Occupancy taxes are used in the district that they were incurred; money generated in Highlands is used in the Highlands district and likewise the same in Franklin and Nantahala. This is a function of a resolution commissioners passed several years ago when they created the Highlands and Franklin-Nantahala Area Tourism Development Commissions (TDC) to promote tourism in the county.
The tricky thing with the way Airbnb, Inc. conducts business is when it collects the occupancy tax and pays the county it does not identify the owner of the property or where the property is located. This has presented a challenge for the county’s finance department because they haven’t been able to credit the money to the right district as originally set up in the county’s TDC resolutions.
For the last four years, the money has been set aside until a decision had been made to fairly distribute the funds. Despite requests from the county, Airbnb, Inc. has refused to provide the county with the names of the homeowners or their locations, preventing the county from allocating the funds to the appropriate TDC for Highlands, Franklin and Nantahala.

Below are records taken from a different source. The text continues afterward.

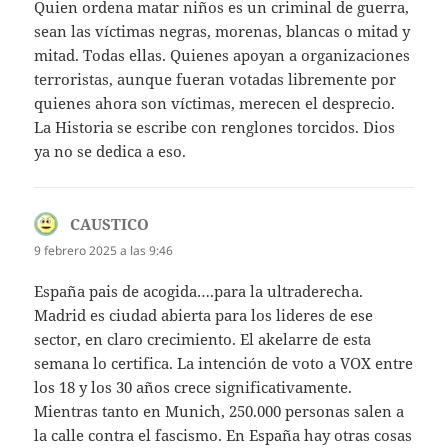
Quien ordena matar niños es un criminal de guerra,
sean las víctimas negras, morenas, blancas o mitad y
mitad. Todas ellas. Quienes apoyan a organizaciones
terroristas, aunque fueran votadas libremente por
quienes ahora son víctimas, merecen el desprecio.
La Historia se escribe con renglones torcidos. Dios
ya no se dedica a eso.
CAUSTICO
dice:
9 febrero 2025 a las 9:46
España pais de acogida….para la ultraderecha.
Madrid es ciudad abierta para los lideres de ese
sector, en claro crecimiento. El akelarre de esta
semana lo certifica. La intención de voto a VOX entre
los 18 y los 30 años crece significativamente.
Mientras tanto en Munich, 250.000 personas salen a
la calle contra el fascismo. En España hay otras cosas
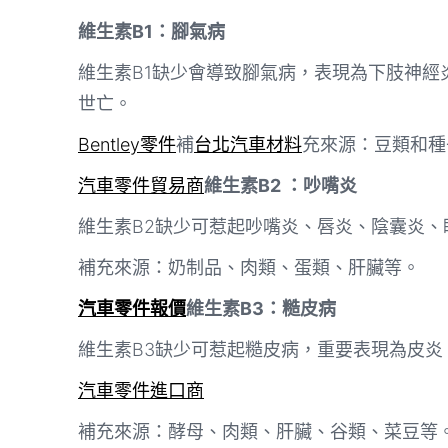
維生素B1：腳氣病
維生素B1缺少會導致腳氣病，表現為下肢神經
世亡。
Bentley零件
補
台北汽車材料
充來源：豆類和種
汽車零件貿易商
維生素B2 ：吵嘴炎
維生素B2缺少可惹起吵嘴炎、唇炎、陰囊炎、
補充來源：奶制品、肉類、蛋類、肝臟等。
汽車零件報價
維生素B3：糙皮病
維生素B3缺少可惹起糙皮病，重要表現為皮炎
汽車零件進口商
補充來源：酵母、肉類、肝臟、谷類、菜豆等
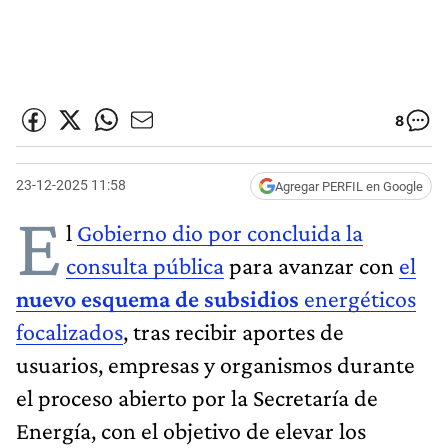
8
23-12-2025 11:58
Agregar PERFIL en Google
E
l
Gobierno dio por concluida la
consulta pública
para avanzar con
el
nuevo esquema de subsidios
energéticos
focalizados
, tras recibir aportes de
usuarios, empresas y organismos durante
el proceso abierto por la Secretaría de
Energía, con el objetivo de elevar los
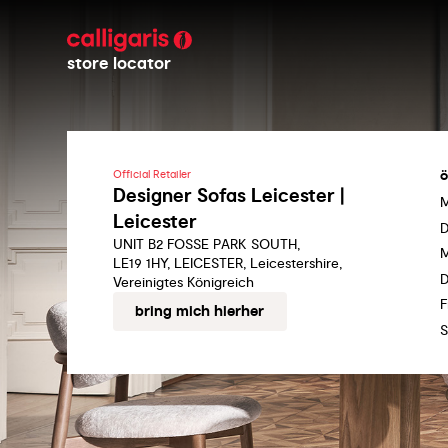
store locator
ö
Official Retailer
Designer Sofas Leicester |
Leicester
D
UNIT B2 FOSSE PARK SOUTH,
M
LE19 1HY, LEICESTER, Leicestershire,
D
Vereinigtes Königreich
F
bring mich hierher
S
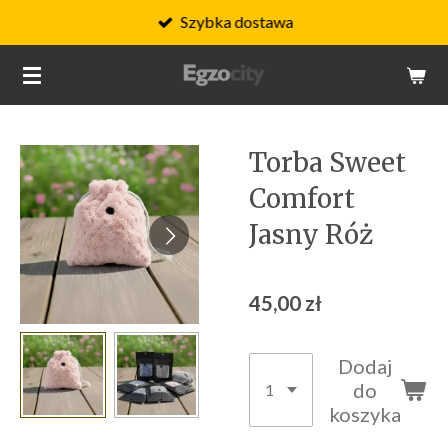
Szybka dostawa
Przejdź
do
głównej
treści
Torba Sweet
Comfort
Jasny Róż
45,00 zł
Dodaj
do
koszyka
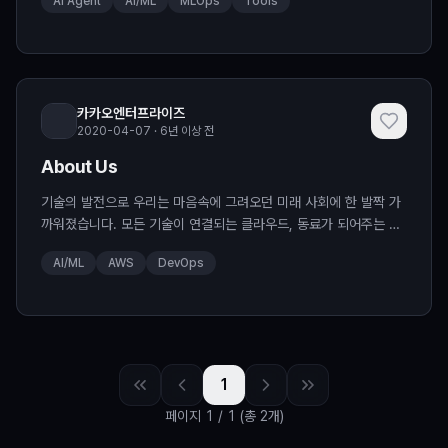
AI Agent
AI/ML
MLOps
Tools
부 툴을 활용하여 보다 적은 사람의 개입으로 더 복잡한 일을 처리해
주는 'Autonomous AI Agent (이하 자율 AI 에이전트)'로 이동하
고 있습니다. 자율 AI 에이전트가 주목을 받기 시작한 것은 이와 같
은 프레임워크를 개발자들이 사용
카카오엔터프라이즈
2020-04-07 · 6년 이상 전
About Us
기술의 발전으로 우리는 마음속에 그려오던 미래 사회에 한 발짝 가
까워졌습니다. 모든 기술이 연결되는 클라우드, 동료가 되어주는 AI,
언택트 서비스를 위한 디지털 전환 등 카카오엔터프라이즈는 단순한
AI/ML
AWS
DevOps
기술 개발을 넘어, 사람을 이해하는 최적의 기술을 연구하며 더 편리
한 일상을 추구합니다. 카카오엔터프라이즈 기술 블로그, 테크앤
(Tech &)은 기술(technology)에 우리를 둘러싼 수많은 것들을 결
합(&)하여 더 나은 미래를 만들 수 있다는
1
페이지
1
/
1
(총 2개)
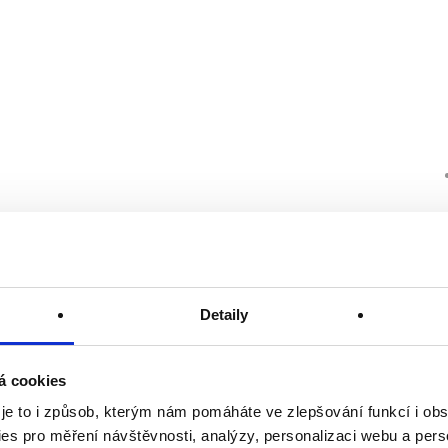
Detaily
á cookies
 je to i způsob, kterým nám pomáháte ve zlepšování funkcí i o
es pro měření návštěvnosti, analýzy, personalizaci webu a pers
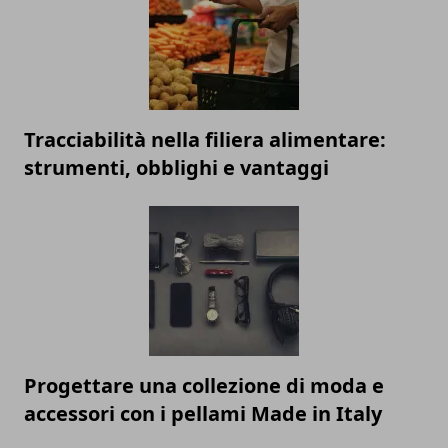
Tracciabilità nella filiera alimentare:
strumenti, obblighi e vantaggi
Progettare una collezione di moda e
accessori con i pellami Made in Italy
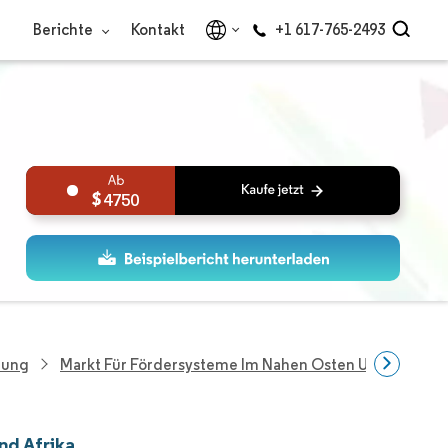
Berichte
Kontakt
+1 617-765-2493
4750
hung
Markt Für Fördersysteme Im Nahen Osten Und Afrika
nd Afrika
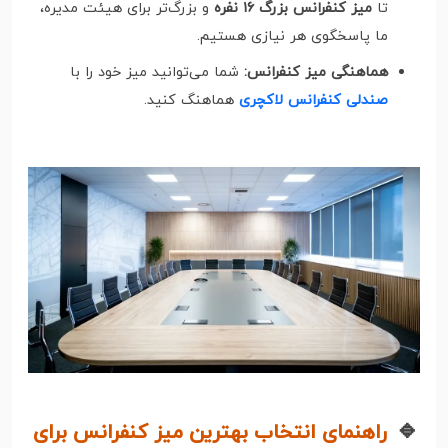
تا
میز کنفرانس بزرگ ۱۶ نفره
و بزرگ‌تر برای هیئت مدیره،
ما پاسخگوی هر نیازی هستیم.
هماهنگی میز کنفرانس:
شما می‌توانید میز خود را با
صندلی کنفرانس لاکچری
هماهنگ کنید.
🔹
راهنمای انتخاب بهترین میز کنفرانس برای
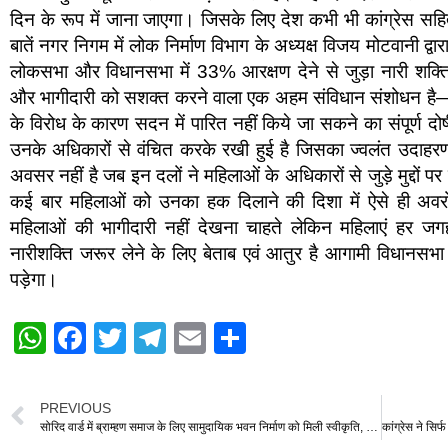
दिन के रूप में जाना जाएगा। जिसके लिए देश कभी भी कांग्रेस सह
बातें नगर निगम में लोक निर्माण विभाग के अध्यक्ष विजय मोटवानी द्वा
लोकसभा और विधानसभा में 33% आरक्षण देने से जुड़ा नारी शक
और भागीदारी को सशक्त करने वाला एक अहम संविधान संशोधन है—उसे 
के विरोध के कारण सदन में पारित नहीं किये जा सकने का संपूर्ण दो
उनके अधिकारों से वंचित करके रखी हुई है जिसका ज्वलंत उदाह
अवसर नहीं है जब इन दलों ने महिलाओं के अधिकारों से जुड़े मुद्दों
कई बार महिलाओं को उनका हक दिलाने की दिशा में ऐसे ही अवरोध
महिलाओं की भागीदारी नहीं देखना चाहते लेकिन महिलाएं ह
नारीशक्ति जरूर लेने के लिए बेताब एवं आतुर है आगामी विधानसभा 
पड़ेगा।
W
F
T
T
E
S
h
a
wi
el
m
h
at
c
tt
e
ail
ar
PREVIOUS
s
e
er
gr
e
सोरिद वार्ड में ब्राम्हण समाज के लिए सामुदायिक भवन निर्माण को मिली स्वीकृति, रंजना साहू ने उप मुख्यमंत्री अरुण साव का जताया आभार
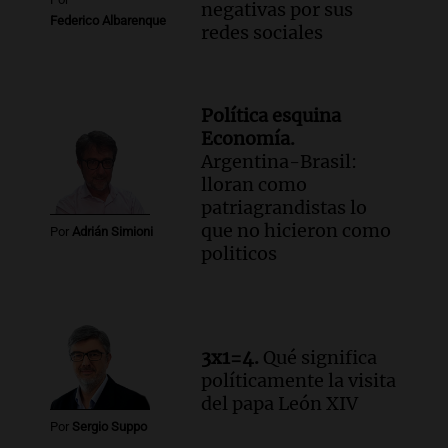
negativas por sus
crítica por falta de explicaciones sobre
Federico Albarenque
redes sociales
la ley de tierras
Noticias
Episodios
Audio.
El gobierno sufre una derrota y
Política esquina
debe aceptar modificaciones en la ley de
Economía.
tierras por falta de votos
Argentina-Brasil:
Noticias
lloran como
Episodios
patriagrandistas lo
que no hicieron como
Audio.
Santa Cruz restituye salarios
Por
Adrián Simioni
politicos
descontados a docentes por paro en dos
fechas clave de 2023
Panorama Federal
Episodios
3x1=4.
Qué significa
políticamente la visita
del papa León XIV
Por
Sergio Suppo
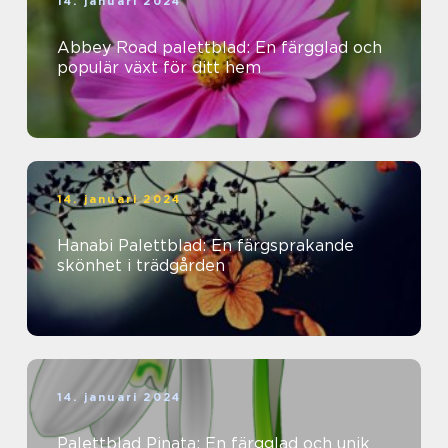
14. januari 2024
Abbey Road palettblad: En färgglad och
populär växt för ditt hem
14. januari 2024
Hanabi Palettblad: En färgsprakande
skönhet i trädgården
14. januari 2024
Palettblad Pinata: En färgglad och unik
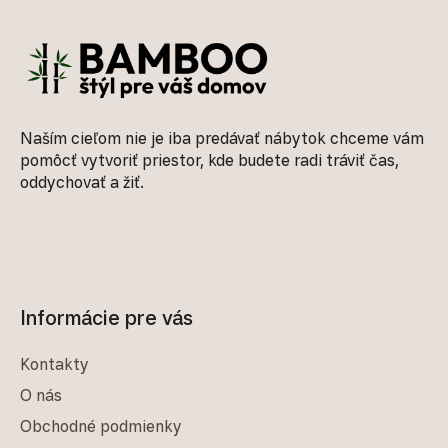
Naším cieľom nie je iba predávať nábytok chceme vám
pomôcť vytvoriť priestor, kde budete radi tráviť čas,
oddychovať a žiť.
Informácie pre vás
Kontakty
O nás
Obchodné podmienky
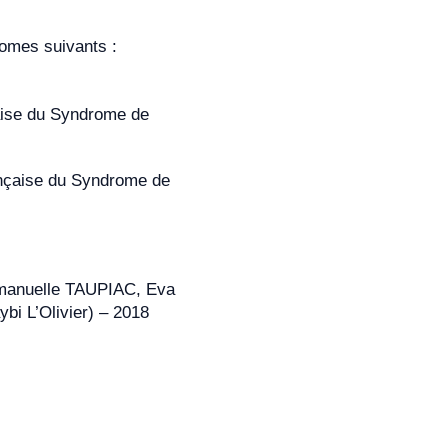
romes suivants :
ise du Syndrome de
nçaise du Syndrome de
manuelle TAUPIAC, Eva
i L’Olivier) – 2018
yses en
analyse de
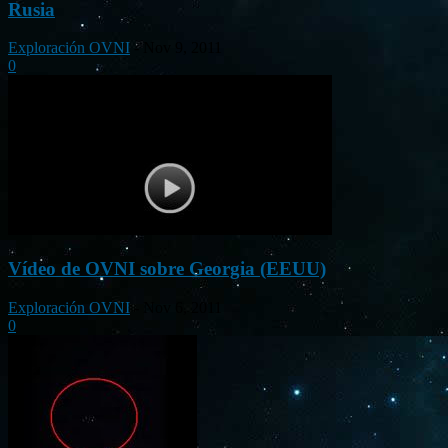
Rusia
Exploración OVNI
-
Nov 9, 2011
0
Vídeo de OVNI sobre Georgia (EEUU)
Exploración OVNI
-
Nov 6, 2011
0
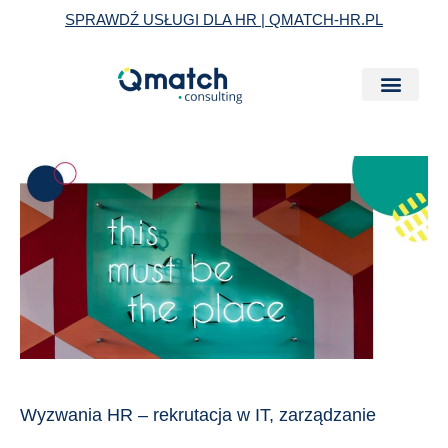
Skip
SPRAWDŹ USŁUGI DLA HR | QMATCH-HR.PL
to
content
Wyzwania
HR
–
rekrutacja
w
IT,
zarządzanie
talentami
i
Wyzwania HR – rekrutacja w IT, zarządzanie
zmniejszenie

The refusal of Airbnb, Inc. to disclose the property information prompted County Attorney Chester Jones to recommend to commissioners to modify the documents and bylaws to the TDC as well as the resolution that created those two entities to take into consideration the difficulty the county has had to apply the documents in the way they were originally set up.
At their June meeting held last week, the Macon County Board of Commissioners unanimously voted to allocate the $178,000 in occupancy taxes as recommended by Jones. Jones suggested the most equitable way to distribute the money was to appropriate the funds using a percentage based on the occupancy taxes paid by other lodging establishments who provided their names and addresses during the same time period.
Based on the history of occupancy taxes paid by the other lodging establishments, Jones recommended amending the resolution to appropriate the funds using a percentage in accordance with known occupancy rates in each district. The percentages he recommended are 71.04 percent for Highlands, 22.74 percent for Franklin and 6.22 percent for Nantahala. Using these percentages approved by the commissioners, the funds from the Airbnb, Inc. occupancy taxes will be distributed in August 2019 to each district.
Once amended these percentages are now set in the resolution, and if the county finds the percentages need to be changed, the documents will again have to be amended.
In addition to amending the by-laws for the district’s TDC, amendments also had to be made to service contracts between the county and the Highlands Area Chamber of Commerce and the Franklin Area Chamber of Commerce. The chambers assist with the advancement and cultivation of tourism in Macon County and work to promote tourism for their district.